As an assistant professor of biology at Lewis & Clark College in Portland, Oregon for several years, Kennedy enjoyed working with undergraduates. As a new associate professor in the College of Biological Sciences’ (CBS) Department of Plant Biology, he’s happy he will continue to engage them in his work.

Moreover, he’s thrilled by all the opportunities the University of Minnesota offers for collaboration. There are many biologists spread across a range of departments in the College of Biological Sciences (CBS) and the College of Agricultural, Food and Natural Resource Sciences (CFANS) who study fungi, including Georgiana May, Department of Ecology, Evolution and Behavior; Jonathan Schilling, Department of Bioproducts and Biosystems Engineering; Scott Bates, Melania Figueroa, and Bob Blanchette, Department of Plant Pathology; and Corby Kistler in the U.S. Department of Agriculture Cereal Disease Lab. Kathryn Bushley, another new mycologist from the fungal evolution cluster hire, will be joining them soon from Oregon State University. In addition, there’s a concentration of faculty in CBS and CFANS who study nitrogen fixation, which is related to Kennedy’s research. He also hopes to work with Sarah Hobbie (Ecology, Evolution and Behavior), a National Academy of Sciences member who studies decomposition in soil. And he’s excited about exploring the rich diversity of mushroom species that grow in Minnesota.

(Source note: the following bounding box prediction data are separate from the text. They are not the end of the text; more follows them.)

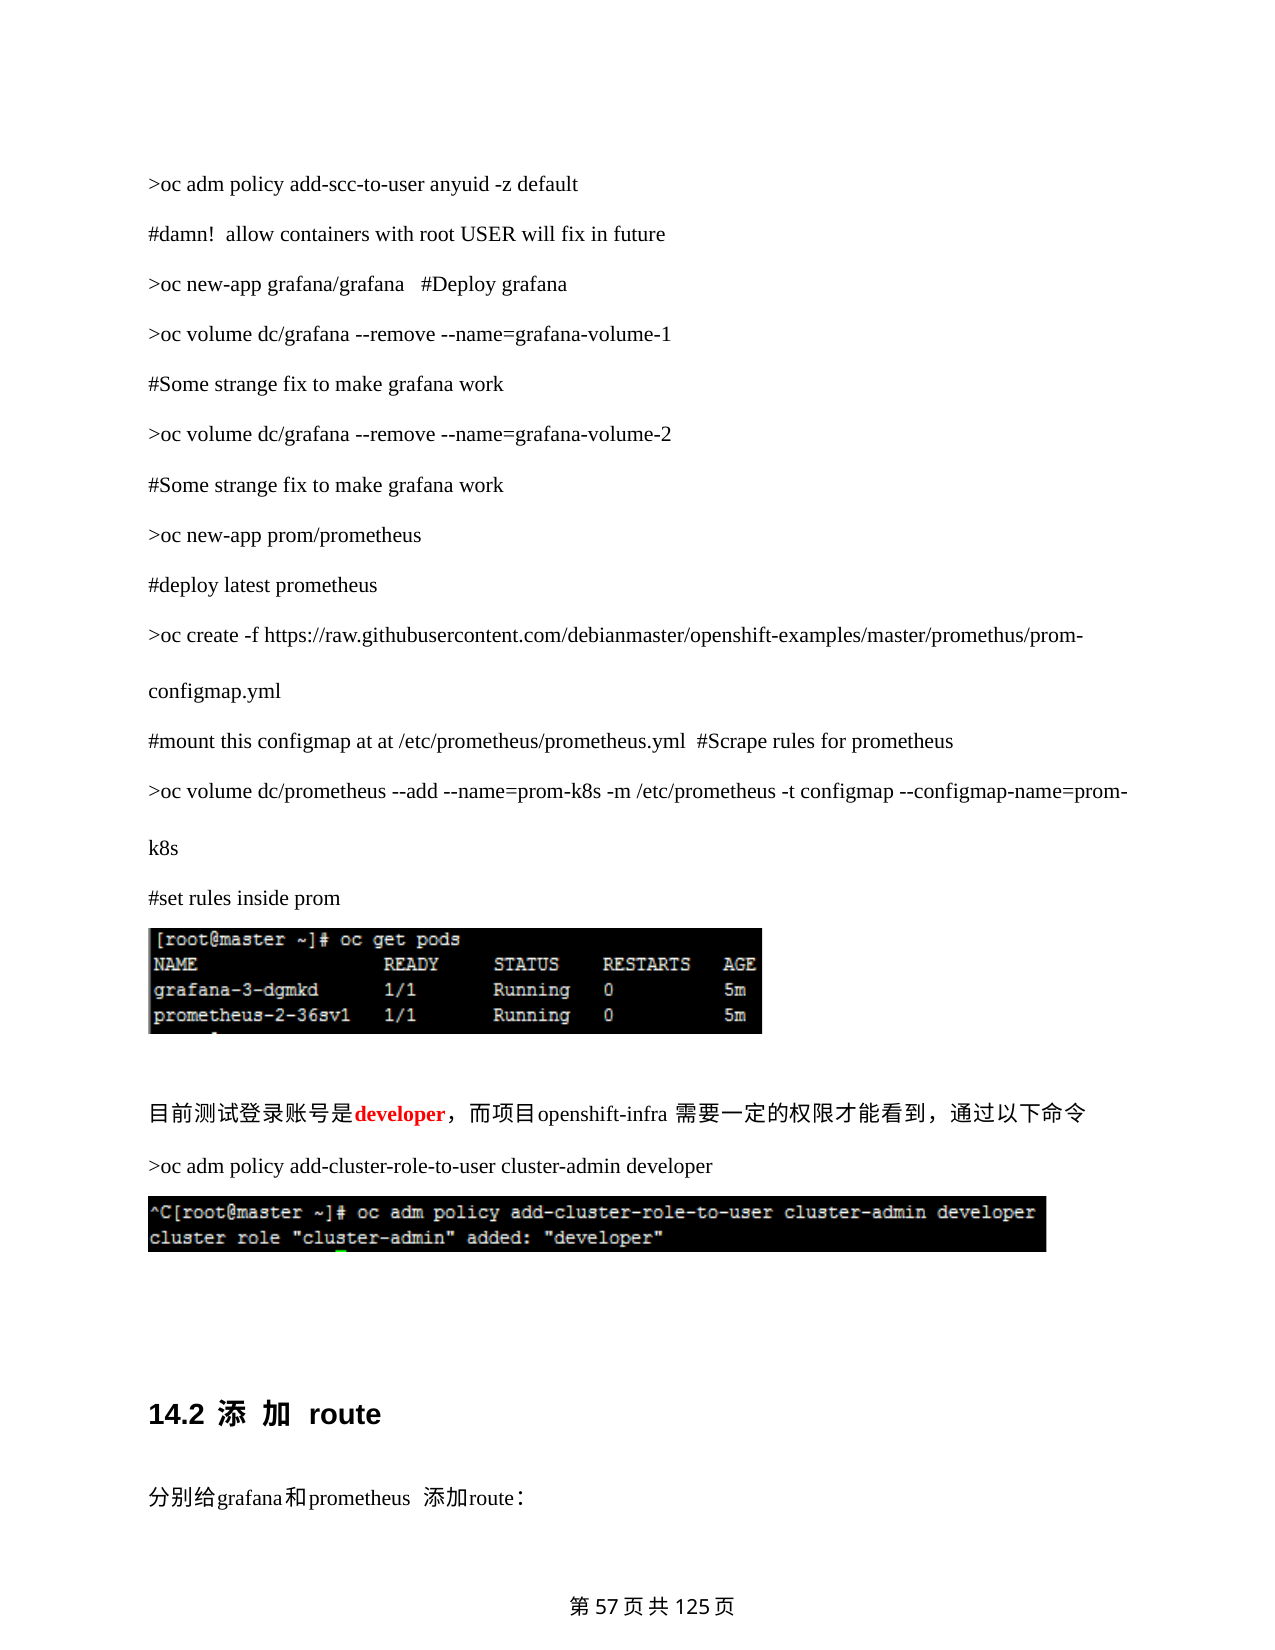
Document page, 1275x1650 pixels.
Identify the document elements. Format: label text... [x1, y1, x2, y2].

picture [148, 1196, 1047, 1252]
text >oc create -f https://raw.githubusercontent.com/debianmaster/openshift-examples/master/promethus/prom-configmap.yml [148, 616, 1156, 709]
text #Some strange fix to make grafana work [148, 465, 1156, 503]
text 目前测试登录账号是developer，而项目openshift-infra需要一定的权限才能看到，通过以下命令 [148, 1093, 1156, 1131]
text #mount this configmap at at /etc/prometheus/prometheus.yml #Scrape rules for prometheus [148, 722, 1156, 759]
text >oc volume dc/grafana --remove --name=grafana-volume-2 [148, 415, 1156, 453]
text >oc adm policy add-scc-to-user anyuid -z default [148, 165, 1156, 202]
text #set rules inside prom [148, 878, 1156, 916]
text #damn! allow containers with root USER will fix in future [148, 215, 1156, 252]
text >oc new-app prom/prometheus [148, 516, 1156, 553]
text 分别给grafana和prometheus添加route： [148, 1477, 1156, 1514]
text >oc new-app grafana/grafana #Deploy grafana [148, 265, 1156, 302]
text #deploy latest prometheus [148, 566, 1156, 603]
subtitle 添加route [148, 1374, 1156, 1449]
text >oc adm policy add-cluster-role-to-user cluster-admin developer [148, 1147, 1156, 1184]
text #Some strange fix to make grafana work [148, 365, 1156, 403]
text >oc volume dc/grafana --remove --name=grafana-volume-1 [148, 315, 1156, 353]
picture [148, 928, 763, 1034]
text >oc volume dc/prometheus --add --name=prom-k8s -m /etc/prometheus -t configmap --configmap-name=prom-k8s [148, 772, 1156, 866]
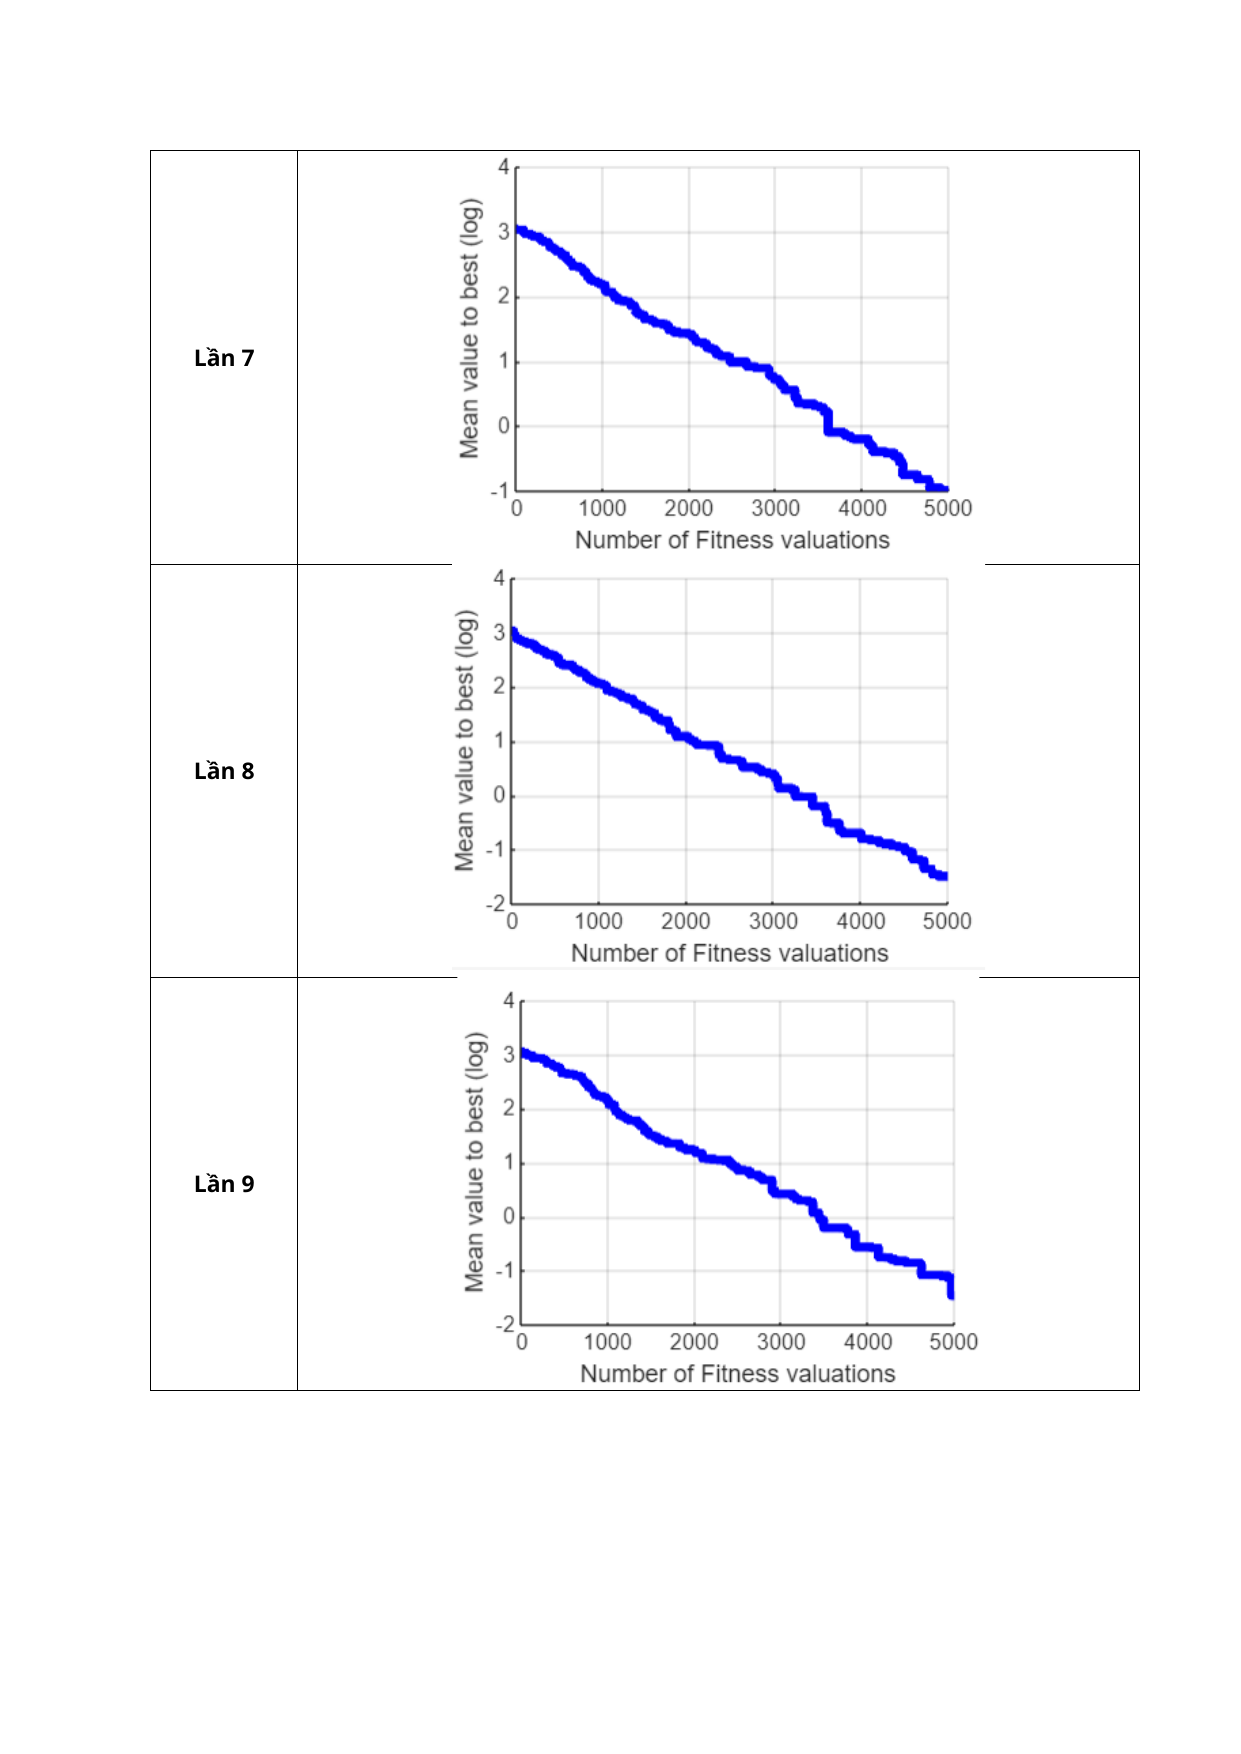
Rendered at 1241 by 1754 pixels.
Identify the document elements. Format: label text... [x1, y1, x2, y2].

“The University of Minnesota has become a major hub for the study of fungal biology in both natural ecosystems and agriculture,” he says. “And the number of biomes represented in this area makes it ideal for studying the role that fungi play in mediating the movement of biomes as climate changes.”

While Kennedy is primarily interested in basic research to understand the role of fungi in nature and the mechanisms that allow them to fulfill that role, he believes his work will have benefits for agriculture as well as helping forests adapt to climate change and re-establishing forests on cleared land.

Colleague Corby Kistler calls Kennedy “… an innovative scientist whose work occupies a unique space equally grounded in the disciplines of fungal ecology and evolution. Peter’s ability to synthesize ecological concepts with evolutionary theory sets him apart and makes him a key member of the expanding team of fungal biologists at the University of Minnesota.”

After completing his Ph.D. at U.C. Berkeley, Kennedy did a post-doctoral fellowship at the Point Reyes National Seashore and studied mycorrhizal symbioses in Mexican forests on a Fulbright Fellowship. He and his wife, Martha, have two young children and live in University Grove.